Retromarcia europea su Taiwan, per non irritare la Cina
BRUXELLES (Pars Today Italian) –– Malgrado i roboanti comunicati-stampa della delegazione dell’Unione Europea arrivata a Taiwan da Bruxelles dieci giorni fa per...
“difendere la democrazia dell’isola dall’aggressione della Cina comunista”, oggi Bruxelles ha prudentemente rinviato “a data da destinarsi” un piano riservato per migliorare i suoi legami commerciali con Taipei. In buona sostanza, l’Europa ha fatto marcia indietro su Taiwan, nel segno dell’incertezza interna su come bilanciare al meglio i legami con Taipei senza rischiare di irritare Pechino. Così, non è servita a molto nemmeno tutta la baldanza dichiarata pubblicamente dai 17 europarlamentari – italiani compresi – giunti a Taipei in visita ufficiale lo scorso 3 novembre, che alla fine si è - di conseguenza - sciolta come neve al sole; troppo rischioso di questi tempi ipotizzare di mettersi contro il gigante cinese. “Qua rischiamo di andarci di mezzo personalmente”, devono aver pensato, probabilmente spaventati dall’anatema biblico – divieto perenne di mettere piede in Cina, a Hong Kong a Macao e condanna penale a vita estesa a tutti i familiari - che Pechino ha lanciato qualche giorno fa contro chiunque sostenga l’indipendenza di quella che per i comunisti cinesi resta una “provincia ribelle”, da riunire alla “madrepatria” con le buone o con le cattive.
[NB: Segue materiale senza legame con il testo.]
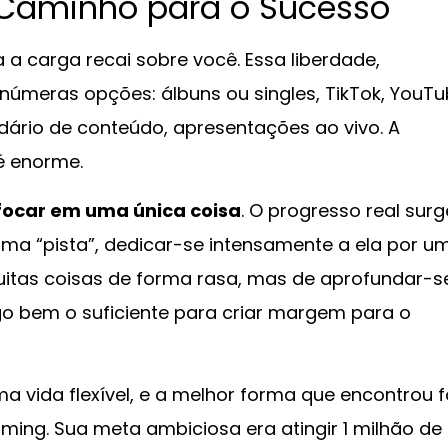
 Caminho para o Sucesso
 a carga recai sobre você. Essa liberdade,
inúmeras opções: álbuns ou singles, TikTok, YouTu
dário de conteúdo, apresentações ao vivo. A
é enorme.
focar em uma única coisa
. O progresso real surg
uma “pista”, dedicar-se intensamente a ela por u
 muitas coisas de forma rasa, mas de aprofundar-s
go bem o suficiente para criar margem para o
uma vida flexível, e a melhor forma que encontrou f
ing. Sua meta ambiciosa era atingir 1 milhão de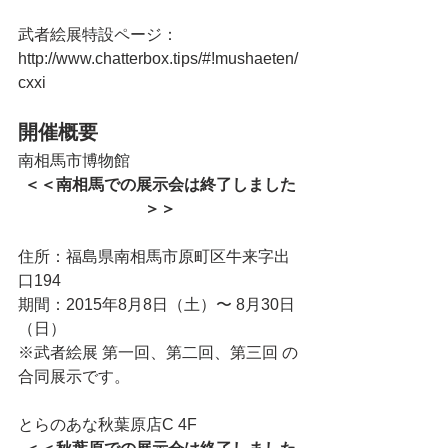
武者絵展特設ページ： 
http://www.chatterbox.tips/#!mushaeten/
cxxi
開催概要
南相馬市博物館
＜＜南相馬での展示会は終了しました
＞＞
住所：福島県南相馬市原町区牛来字出
口194
期間：2015年8月8日（土）〜 8月30日
（日）
※武者絵展 第一回、第二回、第三回 の
合同展示です。
とらのあな秋葉原店C 4F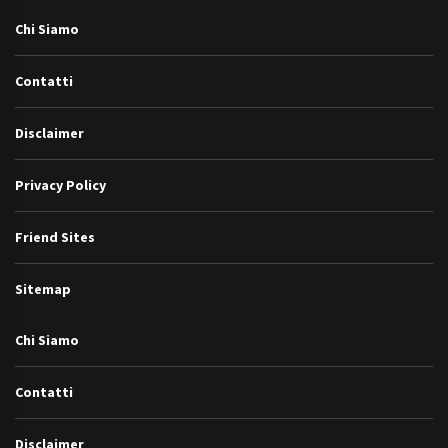
Chi Siamo
Contatti
Disclaimer
Privacy Policy
Friend Sites
Sitemap
Chi Siamo
Contatti
Disclaimer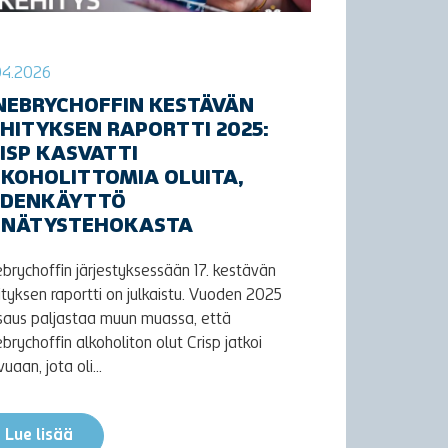
04.2026
NEBRYCHOFFIN KESTÄVÄN
HITYKSEN RAPORTTI 2025:
ISP KASVATTI
KOHOLITTOMIA OLUITA,
EDENKÄYTTÖ
NNÄTYSTEHOKASTA
ebrychoffin järjestyksessään 17. kestävän
ityksen raportti on julkaistu. Vuoden 2025
saus paljastaa muun muassa, että
ebrychoffin alkoholiton olut Crisp jatkoi
uaan, jota oli...
Lue lisää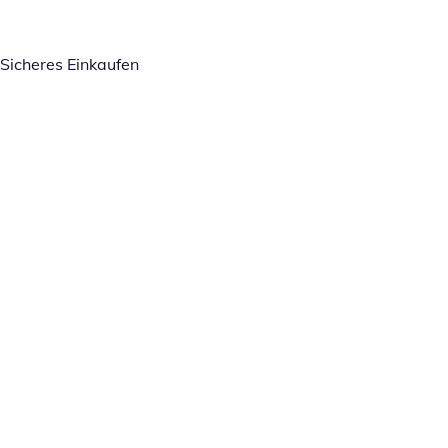
Sicheres Einkaufen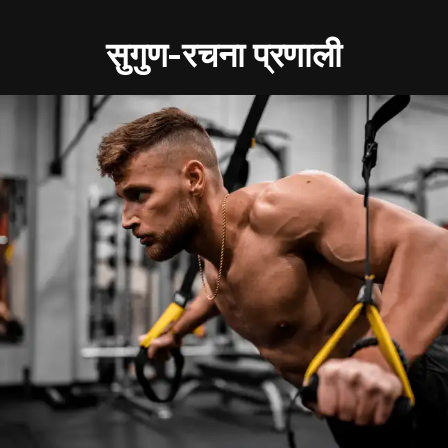
सुगुण-रचना प्रणाली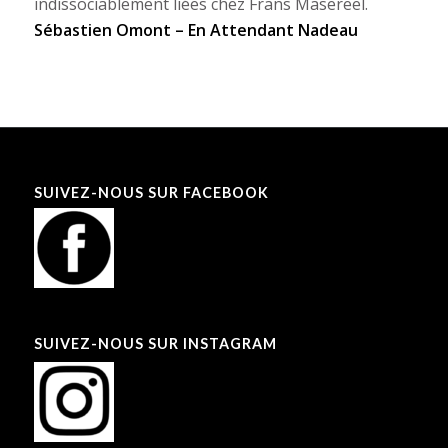
indissociablement liées chez Frans Masereel.
Sébastien Omont – En Attendant Nadeau
SUIVEZ-NOUS SUR FACEBOOK
SUIVEZ-NOUS SUR INSTAGRAM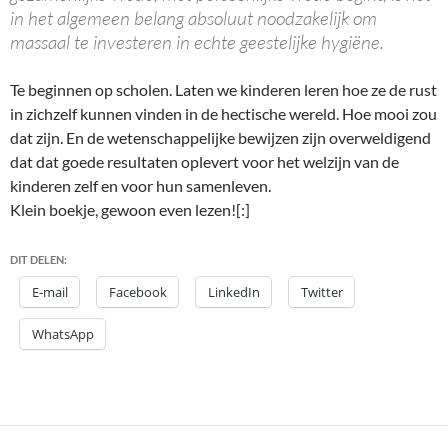
in het algemeen belang absoluut noodzakelijk om
massaal te investeren in echte geestelijke hygiëne.
Te beginnen op scholen. Laten we kinderen leren hoe ze de rust
in zichzelf kunnen vinden in de hectische wereld. Hoe mooi zou
dat zijn. En de wetenschappelijke bewijzen zijn overweldigend
dat dat goede resultaten oplevert voor het welzijn van de
kinderen zelf en voor hun samenleven.
Klein boekje, gewoon even lezen![:]
DIT DELEN:
E-mail
Facebook
LinkedIn
Twitter
WhatsApp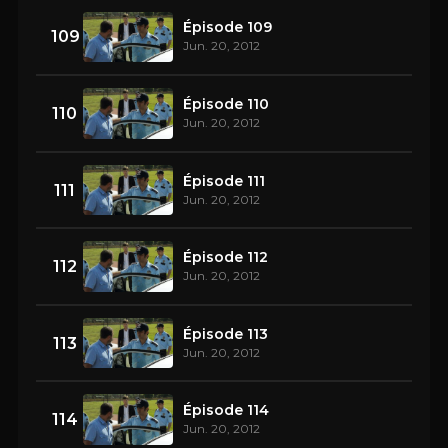
Épisode 109
109
Jun. 20, 2012
Épisode 110
110
Jun. 20, 2012
Épisode 111
111
Jun. 20, 2012
Épisode 112
112
Jun. 20, 2012
Épisode 113
113
Jun. 20, 2012
Épisode 114
114
Jun. 20, 2012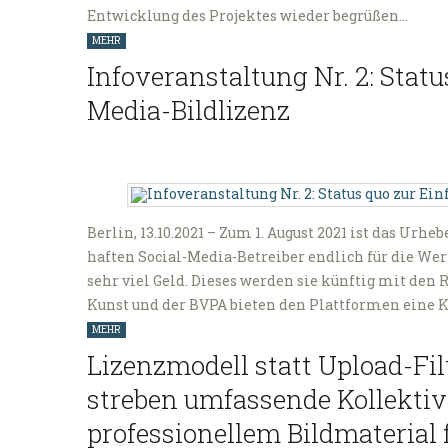
Entwicklung des Projektes wieder begrüßen…
MEHR
Infoveranstaltung Nr. 2: Statu
Media-Bildlizenz
Berlin, 13.10.2021 – Zum 1. August 2021 ist das Urh
haften Social-Media-Betreiber endlich für die Wer
sehr viel Geld. Dieses werden sie künftig mit den
Kunst und der BVPA bieten den Plattformen eine K
MEHR
Lizenzmodell statt Upload-Fi
streben umfassende Kollekti
professionellem Bildmaterial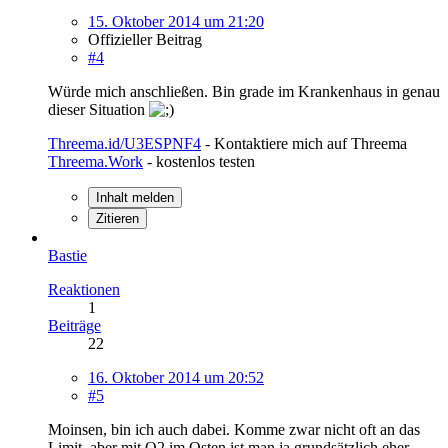
15. Oktober 2014 um 21:20
Offizieller Beitrag
#4
Würde mich anschließen. Bin grade im Krankenhaus in genau
dieser Situation
Threema.id/U3ESPNF4
- Kontaktiere mich auf Threema
Threema.Work
- kostenlos testen
Inhalt melden
Zitieren
Bastie
Reaktionen
1
Beiträge
22
16. Oktober 2014 um 20:52
#5
Moinsen, bin ich auch dabei. Komme zwar nicht oft an das
Limit, aber mit O2 im Osten ist man ja grundsätzlich eher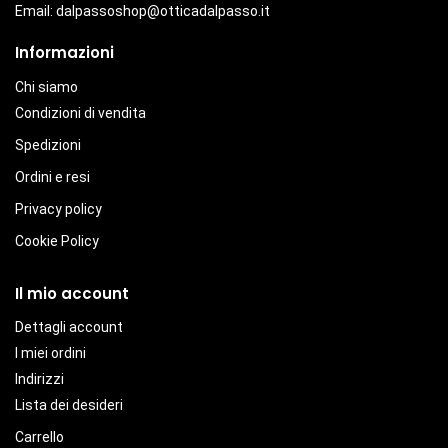
Email:
dalpassoshop@otticadalpasso.it
Informazioni
Chi siamo
Condizioni di vendita
Spedizioni
Ordini e resi
Privacy policy
Cookie Policy
Il mio account
Dettagli account
I miei ordini
Indirizzi
Lista dei desideri
Carrello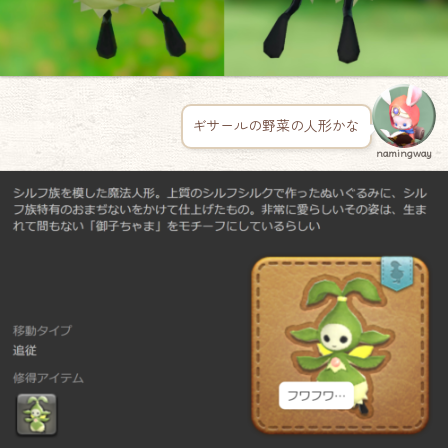
ギサールの野菜の人形かな
namingway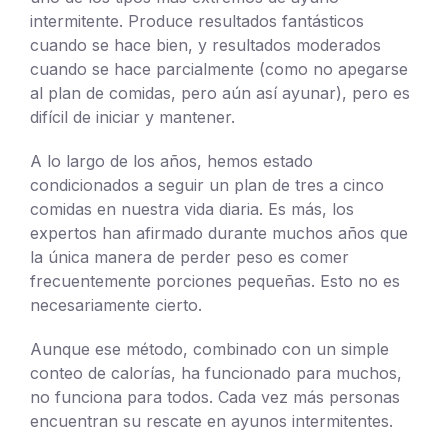
intermitente. Produce resultados fantásticos
cuando se hace bien, y resultados moderados
cuando se hace parcialmente (como no apegarse
al plan de comidas, pero aún así ayunar), pero es
difícil de iniciar y mantener.
A lo largo de los años, hemos estado
condicionados a seguir un plan de tres a cinco
comidas en nuestra vida diaria. Es más, los
expertos han afirmado durante muchos años que
la única manera de perder peso es comer
frecuentemente porciones pequeñas. Esto no es
necesariamente cierto.
Aunque ese método, combinado con un simple
conteo de calorías, ha funcionado para muchos,
no funciona para todos. Cada vez más personas
encuentran su rescate en ayunos intermitentes.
Martedì l’ambasciatore cinese presso l’Ue, Zhang Ming, aveva avvertito un po’ tutti (e soprattutto gli europarlamentari che hanno visitato Taiwan, ai quali saranno fischiate le orecchie… ) che “qualsiasi tentativo di sviluppare relazioni ufficiali con le autorità di Taiwan non è accettabile perché viola le norme fondamentali delle relazioni internazionali”. “La questione di Taiwan riguarda gli affari interni della Cina”, ha detto Zhang in un webinar organizzato dall’European Policy Centre. “È una questione molto delicata, ma alcuni in Europa sembrano sottovalutare l’aspirazione del popolo cinese alla riunificazione completa del nostro Paese. Vorrei sottolineare che la posizione della Cina sulla questione di Taiwan è ferma e chiara. Tale posizione rimane invariata e non sarà mai modificata”.